- _WHAT IS NEEDED_
Give only the number of lines in the records that include the string "Brust".

»»

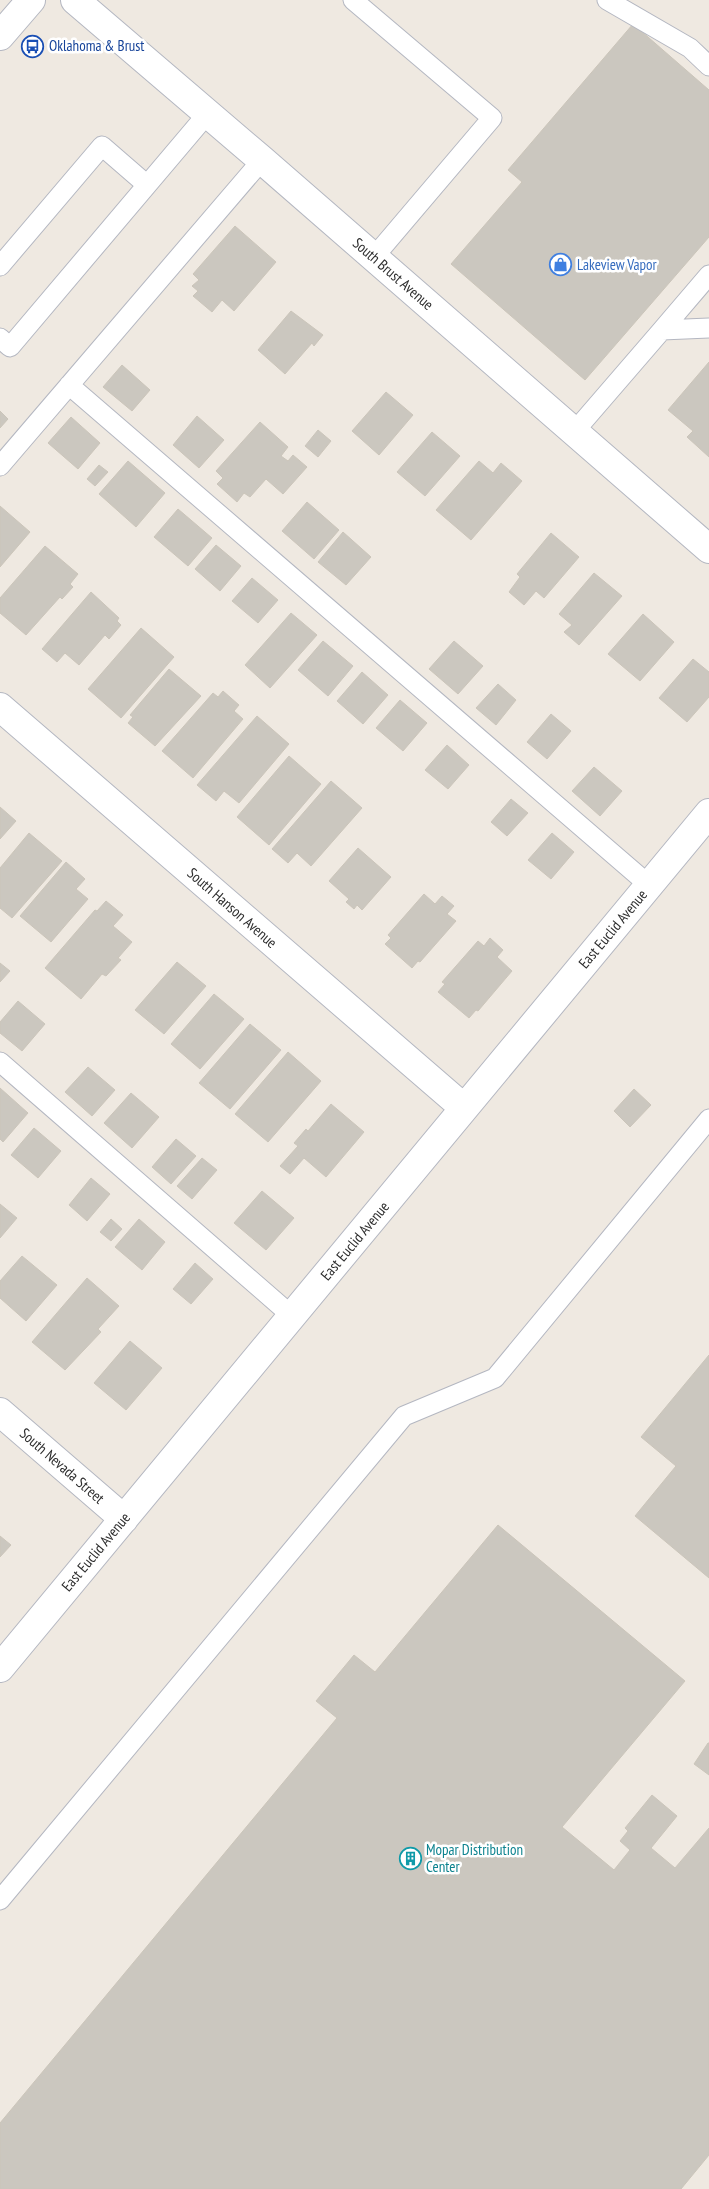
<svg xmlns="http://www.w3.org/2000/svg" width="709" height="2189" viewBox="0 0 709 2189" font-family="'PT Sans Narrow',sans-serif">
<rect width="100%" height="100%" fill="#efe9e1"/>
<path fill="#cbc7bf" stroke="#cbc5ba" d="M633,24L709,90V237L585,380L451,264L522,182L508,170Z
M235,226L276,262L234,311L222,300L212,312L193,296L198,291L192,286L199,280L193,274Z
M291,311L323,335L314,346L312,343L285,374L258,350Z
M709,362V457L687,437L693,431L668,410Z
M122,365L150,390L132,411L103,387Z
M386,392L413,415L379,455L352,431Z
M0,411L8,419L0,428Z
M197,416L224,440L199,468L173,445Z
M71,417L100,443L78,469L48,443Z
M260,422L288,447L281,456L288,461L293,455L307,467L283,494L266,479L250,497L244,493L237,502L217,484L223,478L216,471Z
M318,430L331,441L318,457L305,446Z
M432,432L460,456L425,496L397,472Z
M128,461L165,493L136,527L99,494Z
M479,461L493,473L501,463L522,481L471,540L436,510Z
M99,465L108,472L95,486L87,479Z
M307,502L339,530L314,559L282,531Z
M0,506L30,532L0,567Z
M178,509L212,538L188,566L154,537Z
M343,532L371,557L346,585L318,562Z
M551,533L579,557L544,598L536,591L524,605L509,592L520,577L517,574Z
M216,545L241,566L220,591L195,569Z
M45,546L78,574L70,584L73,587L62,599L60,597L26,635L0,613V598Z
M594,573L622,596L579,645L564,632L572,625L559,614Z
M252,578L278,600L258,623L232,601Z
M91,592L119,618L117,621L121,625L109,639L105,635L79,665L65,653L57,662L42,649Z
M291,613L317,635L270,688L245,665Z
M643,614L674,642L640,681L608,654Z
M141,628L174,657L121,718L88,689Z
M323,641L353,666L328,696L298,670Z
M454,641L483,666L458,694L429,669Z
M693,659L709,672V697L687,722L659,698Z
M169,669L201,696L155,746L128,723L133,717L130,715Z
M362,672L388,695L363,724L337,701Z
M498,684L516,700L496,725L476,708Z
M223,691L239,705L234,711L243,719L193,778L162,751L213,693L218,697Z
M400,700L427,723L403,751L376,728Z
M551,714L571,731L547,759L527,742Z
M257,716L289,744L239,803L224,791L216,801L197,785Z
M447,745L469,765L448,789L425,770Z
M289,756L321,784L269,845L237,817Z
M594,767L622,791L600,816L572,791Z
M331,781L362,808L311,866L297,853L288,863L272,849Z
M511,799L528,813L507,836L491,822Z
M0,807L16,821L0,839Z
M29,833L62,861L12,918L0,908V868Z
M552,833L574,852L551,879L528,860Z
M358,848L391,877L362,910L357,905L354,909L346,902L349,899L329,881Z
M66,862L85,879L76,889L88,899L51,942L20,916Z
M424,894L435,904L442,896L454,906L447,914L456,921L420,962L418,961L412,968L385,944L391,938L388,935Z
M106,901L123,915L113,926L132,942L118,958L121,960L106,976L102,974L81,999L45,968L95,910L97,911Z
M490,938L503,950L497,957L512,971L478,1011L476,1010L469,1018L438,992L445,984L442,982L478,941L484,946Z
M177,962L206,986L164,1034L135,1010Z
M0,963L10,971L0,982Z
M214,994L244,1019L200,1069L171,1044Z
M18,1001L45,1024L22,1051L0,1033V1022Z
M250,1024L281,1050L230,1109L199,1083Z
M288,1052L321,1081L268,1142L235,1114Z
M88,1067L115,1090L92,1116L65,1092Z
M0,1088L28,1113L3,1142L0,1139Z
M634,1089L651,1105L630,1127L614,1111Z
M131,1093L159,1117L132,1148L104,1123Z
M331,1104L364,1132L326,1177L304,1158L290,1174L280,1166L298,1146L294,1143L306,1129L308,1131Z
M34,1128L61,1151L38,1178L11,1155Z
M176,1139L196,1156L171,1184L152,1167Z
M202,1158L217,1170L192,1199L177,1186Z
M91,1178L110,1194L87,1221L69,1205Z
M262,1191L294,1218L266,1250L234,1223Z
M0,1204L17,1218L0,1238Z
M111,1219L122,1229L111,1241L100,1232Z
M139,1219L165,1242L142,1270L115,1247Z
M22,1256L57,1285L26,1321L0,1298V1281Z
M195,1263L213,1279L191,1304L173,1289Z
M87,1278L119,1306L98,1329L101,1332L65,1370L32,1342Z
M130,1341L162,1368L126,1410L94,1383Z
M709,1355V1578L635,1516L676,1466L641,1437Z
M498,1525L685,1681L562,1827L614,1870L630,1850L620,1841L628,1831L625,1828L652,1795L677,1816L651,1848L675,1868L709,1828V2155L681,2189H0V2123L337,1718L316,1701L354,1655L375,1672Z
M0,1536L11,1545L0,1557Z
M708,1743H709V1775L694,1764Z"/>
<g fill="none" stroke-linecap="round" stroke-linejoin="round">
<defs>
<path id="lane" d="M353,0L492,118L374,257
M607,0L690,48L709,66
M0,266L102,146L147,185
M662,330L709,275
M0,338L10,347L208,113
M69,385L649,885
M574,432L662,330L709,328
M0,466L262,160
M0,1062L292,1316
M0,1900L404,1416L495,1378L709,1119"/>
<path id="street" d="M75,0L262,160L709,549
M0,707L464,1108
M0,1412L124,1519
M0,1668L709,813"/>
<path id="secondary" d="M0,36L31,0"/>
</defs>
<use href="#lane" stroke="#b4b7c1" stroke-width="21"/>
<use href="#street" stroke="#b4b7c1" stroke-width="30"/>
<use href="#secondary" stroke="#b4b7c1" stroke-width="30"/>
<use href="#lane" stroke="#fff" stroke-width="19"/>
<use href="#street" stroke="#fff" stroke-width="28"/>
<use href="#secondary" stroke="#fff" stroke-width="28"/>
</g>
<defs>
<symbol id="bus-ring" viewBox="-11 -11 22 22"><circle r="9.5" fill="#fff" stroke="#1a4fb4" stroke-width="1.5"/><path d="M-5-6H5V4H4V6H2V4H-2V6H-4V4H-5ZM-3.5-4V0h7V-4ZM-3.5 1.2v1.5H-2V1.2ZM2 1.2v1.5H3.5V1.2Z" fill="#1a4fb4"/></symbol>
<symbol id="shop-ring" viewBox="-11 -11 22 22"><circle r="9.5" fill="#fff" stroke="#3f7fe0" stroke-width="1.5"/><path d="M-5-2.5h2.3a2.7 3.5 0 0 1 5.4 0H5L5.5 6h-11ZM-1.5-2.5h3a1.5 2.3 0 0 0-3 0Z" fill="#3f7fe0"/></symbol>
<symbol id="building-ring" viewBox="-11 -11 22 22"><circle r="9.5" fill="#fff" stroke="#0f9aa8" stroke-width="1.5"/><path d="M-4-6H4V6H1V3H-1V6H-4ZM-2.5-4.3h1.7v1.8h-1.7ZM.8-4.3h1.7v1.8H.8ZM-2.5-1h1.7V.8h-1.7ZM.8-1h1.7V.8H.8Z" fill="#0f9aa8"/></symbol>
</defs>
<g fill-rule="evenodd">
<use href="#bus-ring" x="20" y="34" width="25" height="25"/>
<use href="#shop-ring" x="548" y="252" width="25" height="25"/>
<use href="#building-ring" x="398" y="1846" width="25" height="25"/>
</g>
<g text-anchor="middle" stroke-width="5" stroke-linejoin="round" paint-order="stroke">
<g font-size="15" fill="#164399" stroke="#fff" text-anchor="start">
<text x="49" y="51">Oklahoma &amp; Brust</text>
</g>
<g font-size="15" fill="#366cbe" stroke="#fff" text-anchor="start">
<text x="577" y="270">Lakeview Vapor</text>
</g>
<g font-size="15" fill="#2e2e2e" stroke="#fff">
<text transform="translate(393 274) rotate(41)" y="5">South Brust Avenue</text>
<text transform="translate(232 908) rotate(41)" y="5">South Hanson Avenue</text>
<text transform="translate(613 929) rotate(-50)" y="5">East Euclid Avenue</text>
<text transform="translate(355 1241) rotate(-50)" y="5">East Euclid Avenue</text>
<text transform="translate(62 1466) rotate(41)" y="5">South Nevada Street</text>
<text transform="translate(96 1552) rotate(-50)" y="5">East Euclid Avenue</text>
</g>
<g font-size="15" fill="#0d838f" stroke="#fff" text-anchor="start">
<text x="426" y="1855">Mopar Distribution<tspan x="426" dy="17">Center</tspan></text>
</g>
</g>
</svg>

««

- _YOUR SOLUTION_
2